Friday, March 4, 2011

John and Jane Doe- unidentified citizens of Schenectady's past

Recently in the mail the library received the donation of two portraits of ladies, from the middle to late 19th century. The donor did not know who the women were and the only way she linked them to Schenectady was through their frames, which were from Walter E. and Talbot Studio, 505 State St. Schenectady NY. After we had accessioned the photos to our collection, I was instructed to add them to our unidentified person photo file.

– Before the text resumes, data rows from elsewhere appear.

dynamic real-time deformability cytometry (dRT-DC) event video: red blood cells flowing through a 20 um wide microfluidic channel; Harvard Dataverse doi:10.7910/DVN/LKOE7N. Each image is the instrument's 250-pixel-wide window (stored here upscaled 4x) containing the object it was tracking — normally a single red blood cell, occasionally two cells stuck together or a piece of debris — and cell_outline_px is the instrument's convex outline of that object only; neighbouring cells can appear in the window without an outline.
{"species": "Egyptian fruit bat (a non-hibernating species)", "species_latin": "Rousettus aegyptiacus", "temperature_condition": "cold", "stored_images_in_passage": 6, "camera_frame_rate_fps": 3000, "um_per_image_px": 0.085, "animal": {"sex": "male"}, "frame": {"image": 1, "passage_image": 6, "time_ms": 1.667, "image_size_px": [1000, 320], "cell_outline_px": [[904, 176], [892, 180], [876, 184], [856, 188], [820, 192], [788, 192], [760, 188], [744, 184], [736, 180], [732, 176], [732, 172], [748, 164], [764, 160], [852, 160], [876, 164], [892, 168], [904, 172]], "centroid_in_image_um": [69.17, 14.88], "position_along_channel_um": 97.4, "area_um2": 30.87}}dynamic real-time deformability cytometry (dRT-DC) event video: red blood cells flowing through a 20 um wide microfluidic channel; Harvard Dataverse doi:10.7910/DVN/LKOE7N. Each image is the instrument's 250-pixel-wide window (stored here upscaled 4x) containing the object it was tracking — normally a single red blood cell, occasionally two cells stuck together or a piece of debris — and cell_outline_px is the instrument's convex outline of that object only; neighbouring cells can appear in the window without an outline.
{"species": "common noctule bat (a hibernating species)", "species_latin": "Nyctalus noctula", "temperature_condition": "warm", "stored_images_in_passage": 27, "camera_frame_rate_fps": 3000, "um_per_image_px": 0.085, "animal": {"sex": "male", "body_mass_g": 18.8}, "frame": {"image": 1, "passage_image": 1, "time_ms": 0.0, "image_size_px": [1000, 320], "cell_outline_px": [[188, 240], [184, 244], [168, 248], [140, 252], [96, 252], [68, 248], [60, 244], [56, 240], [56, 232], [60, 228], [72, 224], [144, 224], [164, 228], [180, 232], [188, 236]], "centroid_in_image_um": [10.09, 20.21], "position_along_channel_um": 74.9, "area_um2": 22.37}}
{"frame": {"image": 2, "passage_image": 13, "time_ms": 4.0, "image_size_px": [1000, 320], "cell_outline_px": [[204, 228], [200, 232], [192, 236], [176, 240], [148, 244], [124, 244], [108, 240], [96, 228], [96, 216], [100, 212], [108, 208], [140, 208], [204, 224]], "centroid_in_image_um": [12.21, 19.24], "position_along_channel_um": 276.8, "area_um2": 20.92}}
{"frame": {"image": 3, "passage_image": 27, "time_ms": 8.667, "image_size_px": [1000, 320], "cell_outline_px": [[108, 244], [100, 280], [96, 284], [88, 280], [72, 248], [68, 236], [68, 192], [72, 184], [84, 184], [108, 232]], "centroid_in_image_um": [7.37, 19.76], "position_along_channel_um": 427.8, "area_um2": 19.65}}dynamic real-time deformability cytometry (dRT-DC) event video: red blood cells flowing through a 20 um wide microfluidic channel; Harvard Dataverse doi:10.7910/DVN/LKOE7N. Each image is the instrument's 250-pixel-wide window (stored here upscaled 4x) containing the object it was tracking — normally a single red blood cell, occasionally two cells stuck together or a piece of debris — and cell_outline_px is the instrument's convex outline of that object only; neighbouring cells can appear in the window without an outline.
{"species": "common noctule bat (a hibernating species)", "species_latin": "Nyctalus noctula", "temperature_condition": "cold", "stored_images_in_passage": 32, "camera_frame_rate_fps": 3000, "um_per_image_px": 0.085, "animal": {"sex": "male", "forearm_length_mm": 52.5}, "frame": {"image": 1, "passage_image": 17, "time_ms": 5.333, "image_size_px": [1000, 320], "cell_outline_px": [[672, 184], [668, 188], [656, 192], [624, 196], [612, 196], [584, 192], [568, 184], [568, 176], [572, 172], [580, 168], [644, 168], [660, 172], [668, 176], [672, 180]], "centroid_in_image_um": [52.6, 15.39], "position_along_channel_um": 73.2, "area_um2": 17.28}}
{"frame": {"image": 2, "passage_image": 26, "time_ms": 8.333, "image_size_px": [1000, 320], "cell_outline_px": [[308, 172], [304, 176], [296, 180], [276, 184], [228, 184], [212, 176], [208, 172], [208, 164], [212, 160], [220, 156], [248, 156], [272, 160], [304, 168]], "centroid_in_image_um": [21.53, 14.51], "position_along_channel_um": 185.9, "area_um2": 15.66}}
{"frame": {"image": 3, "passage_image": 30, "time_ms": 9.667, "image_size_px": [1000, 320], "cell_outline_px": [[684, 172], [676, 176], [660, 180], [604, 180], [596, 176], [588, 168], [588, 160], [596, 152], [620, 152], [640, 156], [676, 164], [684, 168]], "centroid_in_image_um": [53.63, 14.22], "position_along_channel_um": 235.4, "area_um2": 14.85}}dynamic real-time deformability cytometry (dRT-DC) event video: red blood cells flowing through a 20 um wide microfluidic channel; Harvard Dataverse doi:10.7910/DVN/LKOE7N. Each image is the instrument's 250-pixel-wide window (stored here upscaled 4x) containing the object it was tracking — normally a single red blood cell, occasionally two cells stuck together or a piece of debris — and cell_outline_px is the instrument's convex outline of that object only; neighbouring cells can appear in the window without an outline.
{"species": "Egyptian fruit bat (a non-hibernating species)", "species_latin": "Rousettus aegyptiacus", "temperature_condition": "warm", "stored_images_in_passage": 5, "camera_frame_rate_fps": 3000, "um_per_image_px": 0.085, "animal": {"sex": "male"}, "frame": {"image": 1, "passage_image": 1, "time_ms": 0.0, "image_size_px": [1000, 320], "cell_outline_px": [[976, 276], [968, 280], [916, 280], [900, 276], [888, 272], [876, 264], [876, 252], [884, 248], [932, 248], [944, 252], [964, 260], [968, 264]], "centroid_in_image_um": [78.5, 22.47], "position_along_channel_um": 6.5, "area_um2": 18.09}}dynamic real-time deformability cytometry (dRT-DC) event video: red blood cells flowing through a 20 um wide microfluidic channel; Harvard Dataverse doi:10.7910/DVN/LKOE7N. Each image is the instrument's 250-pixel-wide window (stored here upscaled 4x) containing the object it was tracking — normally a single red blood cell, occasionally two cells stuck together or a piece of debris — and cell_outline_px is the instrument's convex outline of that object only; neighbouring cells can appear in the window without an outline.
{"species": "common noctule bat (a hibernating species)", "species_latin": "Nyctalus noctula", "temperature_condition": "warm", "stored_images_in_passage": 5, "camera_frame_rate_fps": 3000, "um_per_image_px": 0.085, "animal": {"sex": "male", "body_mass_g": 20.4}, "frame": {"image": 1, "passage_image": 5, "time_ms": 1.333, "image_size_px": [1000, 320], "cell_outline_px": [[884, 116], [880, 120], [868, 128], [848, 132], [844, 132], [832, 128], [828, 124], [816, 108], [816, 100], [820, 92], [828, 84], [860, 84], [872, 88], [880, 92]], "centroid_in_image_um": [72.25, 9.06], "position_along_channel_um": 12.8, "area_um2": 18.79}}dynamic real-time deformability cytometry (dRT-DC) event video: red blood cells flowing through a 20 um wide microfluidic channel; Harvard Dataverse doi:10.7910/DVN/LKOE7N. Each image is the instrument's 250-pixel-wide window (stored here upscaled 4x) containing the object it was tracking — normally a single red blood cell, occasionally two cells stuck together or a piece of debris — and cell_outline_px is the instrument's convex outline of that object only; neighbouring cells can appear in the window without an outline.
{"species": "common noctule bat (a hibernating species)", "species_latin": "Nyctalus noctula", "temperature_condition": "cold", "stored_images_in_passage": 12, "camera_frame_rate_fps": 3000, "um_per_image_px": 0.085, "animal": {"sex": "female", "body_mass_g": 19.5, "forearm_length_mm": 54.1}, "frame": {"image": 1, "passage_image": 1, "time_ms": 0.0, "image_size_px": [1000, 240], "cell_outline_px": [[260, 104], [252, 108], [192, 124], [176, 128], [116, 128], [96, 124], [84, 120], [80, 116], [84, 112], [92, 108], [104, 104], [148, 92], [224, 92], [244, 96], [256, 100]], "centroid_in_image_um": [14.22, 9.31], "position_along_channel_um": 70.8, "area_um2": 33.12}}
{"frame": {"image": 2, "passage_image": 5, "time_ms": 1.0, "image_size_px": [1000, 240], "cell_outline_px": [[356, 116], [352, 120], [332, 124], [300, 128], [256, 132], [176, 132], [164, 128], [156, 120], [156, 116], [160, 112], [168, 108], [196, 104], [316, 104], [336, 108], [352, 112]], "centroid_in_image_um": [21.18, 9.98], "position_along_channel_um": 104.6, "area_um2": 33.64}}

In many ways the whole idea of an unidentified people file intrigued me. I guess part of me finds in a bit romantic to see old black and white photographs of people I don’t know, from a time long past. Part of me still wants to invent stories about who they were and what kind of lives they led.  And on another level, I was also sad that we do not have any idea who these women are. Not too long ago I was collecting and scanning old family photos that my grandparents had, in an attempt to preserve the pictures and remember who they were of. From that perspective it made me sad to think that these two women may never be united with members of their family, and there might be someone wondering what great-great-aunt Joyce looked like, who will never know that they have her nose.
However, as the member of archival staff, unidentified people create a problem. Who is going to be able to identify these people if family and friends are long gone? And in the case that they can’t be identified, should we just give them up as lost members of our heritage and forget about them or can we still learn something about them without knowing who they were?
My answer to that question, given my anthropological and archaeological background is yes, we can still learn from John and Jane Doe. In some ways, being focused on history and genealogy at the library, I think we often forget how much about the past and about people can be learned without ever knowing who the person was. We can interpret their poses, hair and clothing styles, and learn about the culture from which they came. Photographs are particularly interesting because they show how a person wanted to be represented. The person being photographed may be in his or her best clothes. Are they trying to impress those who will be seeing the picture with their elegance and poise? Or maybe he is wearing his work clothes and not treating the picture as anything particularly special, in which case, why not? Are people pictured alone or together?  Are they together because an image of the family unit was more important or simply because they could not afford for everyone to have individual photos taken? If we look at a larger picture of the past we can still learn a lot more about people, instead of focusing on finding their identity and leaving it at that.